Consigna 1: Indica si cada afirmación coincide con el texto sobre la visita de Echeverría a Ciudad Universitaria y cita las palabras que lo deciden: (a) Echeverría llegó a Ciudad Universitaria por la tarde. (b) Soberón leyó su discurso a gritos porque el micrófono no funcionaba. (c) Echeverría permaneció sentado durante la ceremonia.
Consigna 2: Reescribe el pasaje del texto sobre la visita de Echeverría que va de "De inmediato, el" a "ambiente se enardecía.", ambos incluidos, y cambia "el mandatario" por "el Presidente".
Consigna 3: Continúa, por favor, el relato de la visita de Echeverría a Ciudad Universitaria a partir del punto en que termina.

A las 11 de la mañana del viernes 14 de marzo de 1975, Luis Echeverría, vestido en un impecable traje gris, arribó a Ciudad Universitaria. Mientras tanto, en la explanada de Rectoría varios manifestantes protestaban por su presencia.
Minutos después, el mandatario ingresó al auditorio de la Facultad de Medicina. Uno de sus primeros actos fue bautizarlo con el nombre del chileno Salvador Allende y develar una placa alusiva, misma que el rector mandó retirar poco después. Fue recibido en “su calidad de universitario y jefe de las instituciones nacionales”. Los reportes de prensa indicaron que, dentro del inmueble, había más de 2 mil personas.
Según recuerda Guillermo Soberón, “la ceremonia comenzó como se pudo. Habíamos acordado que intervendría para decretar el inicio de clases, pero no servía el micrófono y leí mi discurso a gritos, sólo la tercera parte, pues me brinqué trozos para ir más rápido. (…) Echeverría estaba de pie porque el tumulto impedía sentarse. Iba a intervenir el líder del sindicato (…) pero quien agarró el micrófono fue Joel Ortega (un) líder anarquista de la Facultad de Economía, que se soltó a despotricar contra el gobierno. Mientras Ortega hablaba comenzaron los gritos desde la parte de arriba”.
De inmediato, el mandatario hizo uso de la palabra y se enfrascó en un duelo verbal con los alborotadores. “Así gritaban los jóvenes de Hitler y Mussolini, muchachos, así, así”, “jóvenes fascistas”, “jóvenes manipulados por la CIA”, “jóvenes del coro fácil”, eran parte de los epítetos que les lanzaba, mientras que el ambiente se enardecía.
Algunos estudiantes llamaban a la cordura, pero eran ignorados. A pesar de los denuestos, el Presidente continuaba: “El enfrentamiento entre la Universidad y el gobierno lo lamenta la nación y lo celebran los heterogéneos enemigos de México”, vociferaba, “señalando con índice flamígero a las alturas del auditorio”. Para esos momentos, la gritería era ensordecedora y empezaron a volar monedas, vasos y otros proyectiles.

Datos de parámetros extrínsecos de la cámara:

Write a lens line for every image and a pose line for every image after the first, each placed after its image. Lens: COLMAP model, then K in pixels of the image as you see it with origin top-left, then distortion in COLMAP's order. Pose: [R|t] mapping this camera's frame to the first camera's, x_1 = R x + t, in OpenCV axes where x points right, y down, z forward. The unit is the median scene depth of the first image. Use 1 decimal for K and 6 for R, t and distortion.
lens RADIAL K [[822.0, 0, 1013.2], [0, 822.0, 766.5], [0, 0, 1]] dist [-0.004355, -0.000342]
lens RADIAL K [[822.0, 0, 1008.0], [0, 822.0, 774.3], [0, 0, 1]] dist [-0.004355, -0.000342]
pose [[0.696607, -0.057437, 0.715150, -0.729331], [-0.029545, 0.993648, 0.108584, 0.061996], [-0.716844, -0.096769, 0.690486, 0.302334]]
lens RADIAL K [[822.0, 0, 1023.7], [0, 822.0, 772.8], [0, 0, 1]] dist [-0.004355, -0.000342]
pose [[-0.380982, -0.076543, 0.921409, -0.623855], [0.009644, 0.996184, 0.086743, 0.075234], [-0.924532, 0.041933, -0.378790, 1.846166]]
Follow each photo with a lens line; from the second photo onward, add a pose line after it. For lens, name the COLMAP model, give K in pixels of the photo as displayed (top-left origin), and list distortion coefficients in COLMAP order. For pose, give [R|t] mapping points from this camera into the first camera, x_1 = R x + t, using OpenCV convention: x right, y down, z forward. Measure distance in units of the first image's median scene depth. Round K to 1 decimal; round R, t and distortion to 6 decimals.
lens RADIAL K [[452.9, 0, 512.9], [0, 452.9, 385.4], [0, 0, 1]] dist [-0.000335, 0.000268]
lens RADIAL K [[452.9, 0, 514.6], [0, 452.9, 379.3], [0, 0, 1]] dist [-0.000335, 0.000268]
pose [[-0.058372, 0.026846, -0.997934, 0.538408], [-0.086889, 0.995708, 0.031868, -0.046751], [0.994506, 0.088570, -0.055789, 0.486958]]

Respuesta 1:
(a) No: "A las 11 de la mañana del viernes 14 de marzo de 1975, Luis Echeverría, vestido en un impecable traje gris, arribó a Ciudad Universitaria."
(b) Sí: "no servía el micrófono y leí mi discurso a gritos"
(c) No: "Echeverría estaba de pie porque el tumulto impedía sentarse."

Respuesta 2:
De inmediato, el Presidente hizo uso de la palabra y se enfrascó en un duelo verbal con los alborotadores. “Así gritaban los jóvenes de Hitler y Mussolini, muchachos, así, así”, “jóvenes fascistas”, “jóvenes manipulados por la CIA”, “jóvenes del coro fácil”, eran parte de los epítetos que les lanzaba, mientras que el ambiente se enardecía.

Respuesta 3:
Al percatarse del peligro, el teniente coronel Jorge Carrillo Olea, en ese entonces miembro del Estado Mayor Presidencial, lo “agarró por detrás y se lo fue llevando a la fuerza (…). Echeverría volteaba y gritaba mientras lo conducían hacia una de las puertas posteriores, que daba a un corredor que desembocaba en el frente del edificio al nivel de la calle. En ese momento se oyó un quebradero de vidrios y voló una botella (…) Alguien gritó que era una bomba y la multitud se abrió en dos, pero no pasó nada”.
EL UNIVERSAL reportó que aquello “se convirtió en un nudo humano. Al Presidente le dan puñetazos en los brazos, en el cuerpo”. Para ese momento, “en el auditorio todo era desorden: las butacas fueron destrozadas y los pedazos de madera y lámina usados como proyectiles, mientras que afuera, una lluvia de piedras, macetas y botellas destruía la fachada del edificio y lesionaba a decenas de personas”.
En ese momento un joven gritó: “¡Vienen los porros, nos atacan!”, y “tres rostros resaltan entre la muchedumbre. Están ensangrentados. Una estudiante de medicina se desmaya”.
Soberón no alcanzó a ver el desenlace. Lesionado, “brinqué cuanto pude, apoyé los codos en la caja torácica, me protegí con los brazos y mis pies no volvieron a tocar el suelo pues quedé suspendido entre la gente. Me llevaron flotando como corcho hacia la puerta”.
Metros más adelante, Carrillo Olea buscaba desalojar al Presidente, resguardado por un grupo de alumnos y docentes. Enardecido, Echeverría aún pretendía acudir a la Facultad de Derecho para continuar con el programa establecido. Eran casi las 13:00 horas.